Истово перекрестился и норовил уже прыгнуть, но его уловил за полы кафтана Стенька.
— Живи, купец. Может быть, я и в самом деле человек богомерзкий, но честных людей никогда не гублю.
Ухарски свистнул своим разбойникам и покинул расшиву.
— И впрямь любопытен сей Надей… Ну, а как поход на Жигули? Удалось ли Терентию вновь заполучить деньги прадеда?
— Деньги те, как наказывал Надей Епифаныч, все до единого рубля должны были пойти на возведение еще одного храма.
— И впрямь святой человек, — теперь уже без всякого ехидства, произнес Иван. — Нашел Терентий клад? Там может, и избы давно нет. Новый-то хозяин соляных варниц граф Орлов-Давыдов, поди, вместо избенки, целые хоромы возвел.
— Цела осталась, и клад нашелся.
— Надо же, повезло Терентию.
— Не повезло, атаман. Самого графа на Усолье не было, а его приказчик Терентию кукиш показал. То, говорит, золото их сиятельства Орлова. Как Терентий не доказывал, но приказчик — ни в какую! Их сиятельства — и все тут. Своих людишек крикнул, те за колья схватились. Терентию пришлось отступить, однако сказал:
— Граф Орлов засвидетельствует мою правоту, и тогда сами мне клад привезете.
Но граф Орлов оказался скверным человеком и присвоил деньги себе. Судиться же Терентий Нифонтыч с их сиятельством не стал, так как никогда ни с кем не судился, да и резону не было: доказательств маловато, ибо Надей Епифаныч никаких бумаг на сей счет не оставил. Вот такая печальная история, атаман. Человек помышлял сотворить добро, а победило зло.
Иван раздумчиво заходил по каюте, в его голове зарождались какие-то смутные планы, опять-таки связанные с Ярославлем.
— Зло, говоришь, победило добро. Как же все эти храмы, Библии, проповеди попов. Признайся же, Дед, зла среди людей больше, чем добра.

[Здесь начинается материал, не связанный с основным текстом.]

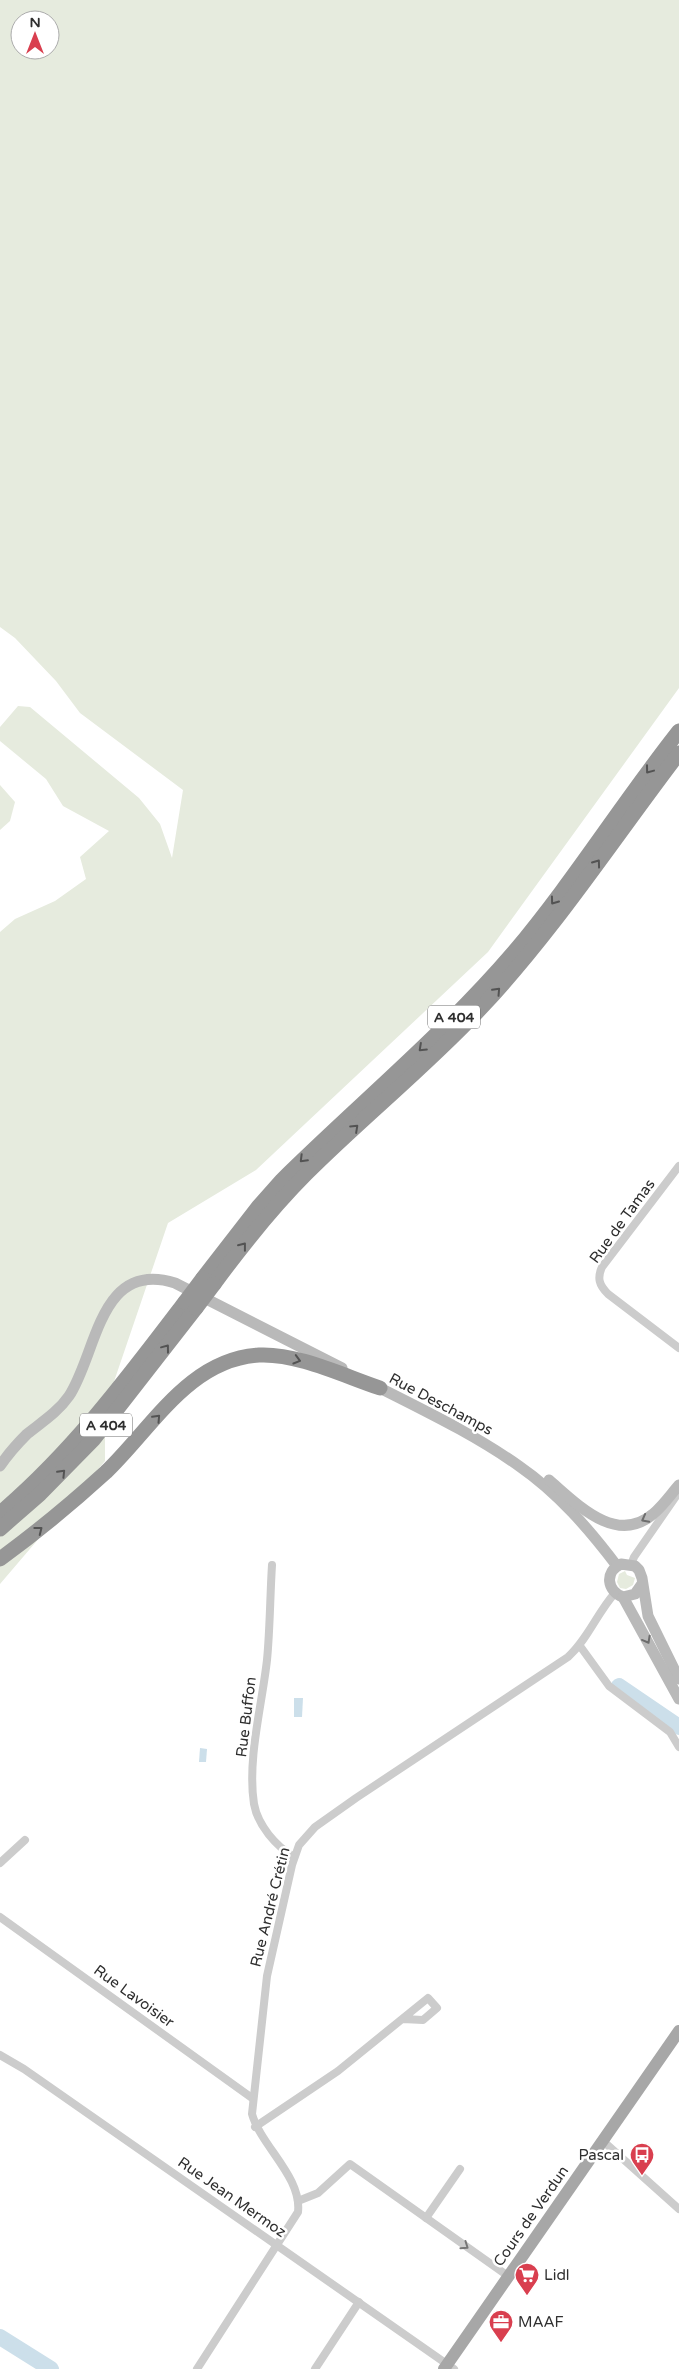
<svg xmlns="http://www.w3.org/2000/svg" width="679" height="2369" font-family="'Varela Round',sans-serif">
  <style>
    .green { fill: #e6ebde; fill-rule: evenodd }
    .water { fill: #ccdfea }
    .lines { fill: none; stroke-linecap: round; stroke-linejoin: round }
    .river { stroke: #ccdfea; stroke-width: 16 }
    .street { stroke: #ccc; stroke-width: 8 }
    .secondary { stroke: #b9b9b9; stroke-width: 11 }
    .primary { stroke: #a7a7a7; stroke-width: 12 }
    .highway { stroke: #969696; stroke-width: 15 }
    .highway-bridge { stroke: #969696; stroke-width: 15 }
    .oneway { stroke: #535353 }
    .oneway2 { stroke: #6d6d6d }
    .oneway3 { stroke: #767676 }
    .labels { text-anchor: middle; stroke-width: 5; stroke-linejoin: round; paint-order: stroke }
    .shield { fill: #fff; stroke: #6d6d6d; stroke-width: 1 }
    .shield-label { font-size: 14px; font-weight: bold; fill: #2f2f2f }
    .street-label { font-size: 15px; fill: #2f2f2f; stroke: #fff }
    .poi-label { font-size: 15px; fill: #2f2f2f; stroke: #fff; text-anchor: start }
  </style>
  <rect width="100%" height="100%" fill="#fff"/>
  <g class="green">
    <path d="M 0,0 L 679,0 L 679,688 L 488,952 L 256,1170 L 168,1223 L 105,1408 L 105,1461 L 0,1584 L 0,932 L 15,919 L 55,901 L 86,879 L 80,857 L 109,831 L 63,806 L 46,779 L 0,741 L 0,727 L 18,706 L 30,707 L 139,798 L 160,824 L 172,858 L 183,790 L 80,713 L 56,681 L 15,638 L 0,627 ZM 20,20 L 50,20 L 50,50 L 20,50 Z"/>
    <polygon points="0,785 15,802 10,821 0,830"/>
    <polygon points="625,1571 627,1575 635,1578 633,1585 626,1589 620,1588 617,1582 619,1574"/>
  </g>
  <g class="water">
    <polygon points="294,1698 303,1698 302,1717 294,1717"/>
    <polygon points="200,1748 207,1749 206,1762 199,1762"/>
  </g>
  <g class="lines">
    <g class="river">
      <polyline points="619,1686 679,1727"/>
      <polyline points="0,2337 51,2369"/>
    </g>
    <g class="street">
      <path d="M 679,1166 L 602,1267 C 597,1278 599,1285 608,1294 L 679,1348"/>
      <path d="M 272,1565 C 270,1597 270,1629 267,1660 C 262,1705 247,1760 254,1804 C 258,1826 276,1846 294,1857"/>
      <polyline points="631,1565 634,1557 679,1492"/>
      <polyline points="580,1646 609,1686 670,1732 679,1747"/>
      <polyline points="0,1863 25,1840"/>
      <polyline points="0,1917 252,2098"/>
      <polyline points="0,2055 24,2069 454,2369"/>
      <polyline points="255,2127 338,2071 428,1998 437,2008 423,2020 403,2019"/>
      <polyline points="603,2141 679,2209"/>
      <polyline points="298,2201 318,2193 350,2164 508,2276"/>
      <polyline points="426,2218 460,2169"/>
      <path d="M 197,2369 L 298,2212 C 302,2177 261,2146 252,2114 L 267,1976 L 292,1865 L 299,1845 L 315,1827 L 356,1798 L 568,1657 C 588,1639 597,1613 615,1593"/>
      <polyline points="315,2369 359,2302"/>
    </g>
    <g class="secondary">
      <path d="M 374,1385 C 423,1410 474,1434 519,1466 C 558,1493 589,1529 617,1566"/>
      <path d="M 0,1466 C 8,1454 17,1444 27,1434 C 42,1422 58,1412 69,1396 C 97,1354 99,1259 175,1283 L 342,1368"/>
      <path d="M 549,1480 C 576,1503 616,1546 653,1514 C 663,1506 671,1494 679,1485"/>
      <path d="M 642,1584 L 635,1594 L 623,1597 C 607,1591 604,1572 621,1564 L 635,1566 L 639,1570 L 642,1578 L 648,1616 L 679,1679"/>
      <polyline points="623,1597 679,1699"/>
    </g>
    <polyline class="primary" points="444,2369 679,2031"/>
    <g class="highway">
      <path d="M 203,1278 L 258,1207 L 282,1180 C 359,1104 443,1035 514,952 C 573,882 622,803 679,731"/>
      <path d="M 214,1284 C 242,1246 272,1208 306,1174 C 363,1117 427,1066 482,1007 C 555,929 614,838 679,753"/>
      <path d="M 0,1513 C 72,1452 128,1377 185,1302"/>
      <polyline points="0,1529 40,1494 94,1439 196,1308"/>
      <path d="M 0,1559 C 37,1532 72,1503 106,1472 C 152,1428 189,1359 259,1355 C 297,1353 344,1376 380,1388"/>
    </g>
    <g class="highway-bridge">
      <polyline points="185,1302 203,1278"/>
      <polyline points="196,1308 214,1284"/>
    </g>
  </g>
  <defs><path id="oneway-chevron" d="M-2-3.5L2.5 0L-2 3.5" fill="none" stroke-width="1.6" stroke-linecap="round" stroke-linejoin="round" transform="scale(1.25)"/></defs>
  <g class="oneway">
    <use href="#oneway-chevron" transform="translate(649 770) rotate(127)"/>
    <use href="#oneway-chevron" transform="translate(597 863) rotate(-54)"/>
    <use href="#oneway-chevron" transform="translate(554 901) rotate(126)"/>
    <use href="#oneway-chevron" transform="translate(497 991) rotate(-47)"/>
    <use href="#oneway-chevron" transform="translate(422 1048) rotate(137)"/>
    <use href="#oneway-chevron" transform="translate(355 1128) rotate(-43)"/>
    <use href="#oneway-chevron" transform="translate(303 1159) rotate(135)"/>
    <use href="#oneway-chevron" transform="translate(243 1246) rotate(-52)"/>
    <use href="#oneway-chevron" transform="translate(166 1348) rotate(-53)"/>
    <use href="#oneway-chevron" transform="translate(297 1360) rotate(16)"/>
    <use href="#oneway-chevron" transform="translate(157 1418) rotate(-47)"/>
    <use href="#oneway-chevron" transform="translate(62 1473) rotate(-46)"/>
    <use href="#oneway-chevron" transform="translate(39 1530) rotate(-38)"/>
  </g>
  <g class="oneway2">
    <use href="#oneway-chevron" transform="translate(645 1519) rotate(152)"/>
    <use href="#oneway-chevron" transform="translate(647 1640) rotate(61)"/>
  </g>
  <use class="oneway3" href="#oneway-chevron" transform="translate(465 2246) rotate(35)"/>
  <defs>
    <symbol id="bus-pin" viewBox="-11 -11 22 30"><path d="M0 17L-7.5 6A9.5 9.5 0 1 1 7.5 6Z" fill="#d93f4f" stroke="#fff"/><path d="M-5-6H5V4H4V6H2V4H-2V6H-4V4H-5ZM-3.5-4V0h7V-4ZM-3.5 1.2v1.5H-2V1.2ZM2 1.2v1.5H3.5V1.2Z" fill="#fff"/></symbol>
    <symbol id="supermarket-pin" viewBox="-11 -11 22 30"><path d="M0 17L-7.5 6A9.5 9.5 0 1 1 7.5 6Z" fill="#d93f4f" stroke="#fff"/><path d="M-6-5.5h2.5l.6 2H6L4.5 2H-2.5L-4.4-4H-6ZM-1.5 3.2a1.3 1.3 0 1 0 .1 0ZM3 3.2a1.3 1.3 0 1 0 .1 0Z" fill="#fff"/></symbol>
    <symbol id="office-pin" viewBox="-11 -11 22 30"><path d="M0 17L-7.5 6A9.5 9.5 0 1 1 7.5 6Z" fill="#d93f4f" stroke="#fff"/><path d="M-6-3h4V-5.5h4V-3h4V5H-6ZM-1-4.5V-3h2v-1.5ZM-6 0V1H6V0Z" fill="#fff"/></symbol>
  </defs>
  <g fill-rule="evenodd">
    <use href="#bus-pin" x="628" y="2141" width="28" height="38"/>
    <use href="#supermarket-pin" x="513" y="2261" width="28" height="38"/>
    <use href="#office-pin" x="487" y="2308" width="28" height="38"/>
  </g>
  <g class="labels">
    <g class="shield">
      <rect x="428" y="1005.5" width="52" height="23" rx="4"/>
      <rect x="80" y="1413.5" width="52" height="23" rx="4"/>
    </g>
    <g class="shield-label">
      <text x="454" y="1022">A 404</text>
      <text x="106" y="1430">A 404</text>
    </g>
    <g class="street-label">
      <text transform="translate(622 1221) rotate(-54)" y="5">Rue de Tamas</text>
      <text transform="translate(441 1404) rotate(28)" y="5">Rue Deschamps</text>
      <text transform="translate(246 1717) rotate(-83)" y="5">Rue Buffon</text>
      <text transform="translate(270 1907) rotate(-76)" y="5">Rue André Crétin</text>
      <text transform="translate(134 1996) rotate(36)" y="5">Rue Lavoisier</text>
      <text transform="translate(232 2197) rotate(35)" y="5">Rue Jean Mermoz</text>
      <text transform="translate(531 2216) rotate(-55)" y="5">Cours de Verdun</text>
    </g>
    <g class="poi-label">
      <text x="624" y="2160" text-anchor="end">Pascal</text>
      <text x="544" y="2280">Lidl</text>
      <text x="518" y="2327">MAAF</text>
    </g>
  </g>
  <g transform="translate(35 35)"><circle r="24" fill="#ffffff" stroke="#acacac"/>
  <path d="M0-4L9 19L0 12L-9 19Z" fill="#d93f4f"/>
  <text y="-8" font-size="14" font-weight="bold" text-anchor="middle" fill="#2f2f2f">N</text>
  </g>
</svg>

— Не больше, а, почитай, поровну, но если на каждое зло отвечать злом, мир погибнет, так как злом управляет Сатана, но того Бог не допустит, ибо он учит людей не противиться злу.
— Непротивление злу? Да пойми же ты, Дед, что люди никогда не понимают этого. Наверное, каждый слышал: шмякнули тебе в правую щеку, подставь левую. Да так и насмерть прибить могут.
— Не совсем так, атаман. Причинили тебе зло — не спеши отвечать тем же, прежде останови в себе ожесточение и гордыню, смягчи свою душу и ответь обидчику добром. И обидчик непременно запомнит твой добрый шаг и уже не поднимет на тебя руку. Отвечая добром на зло, ты умножаешь добро и тем самым умаляешь силы у сатаны. В конечном счете, добро полностью восторжествует.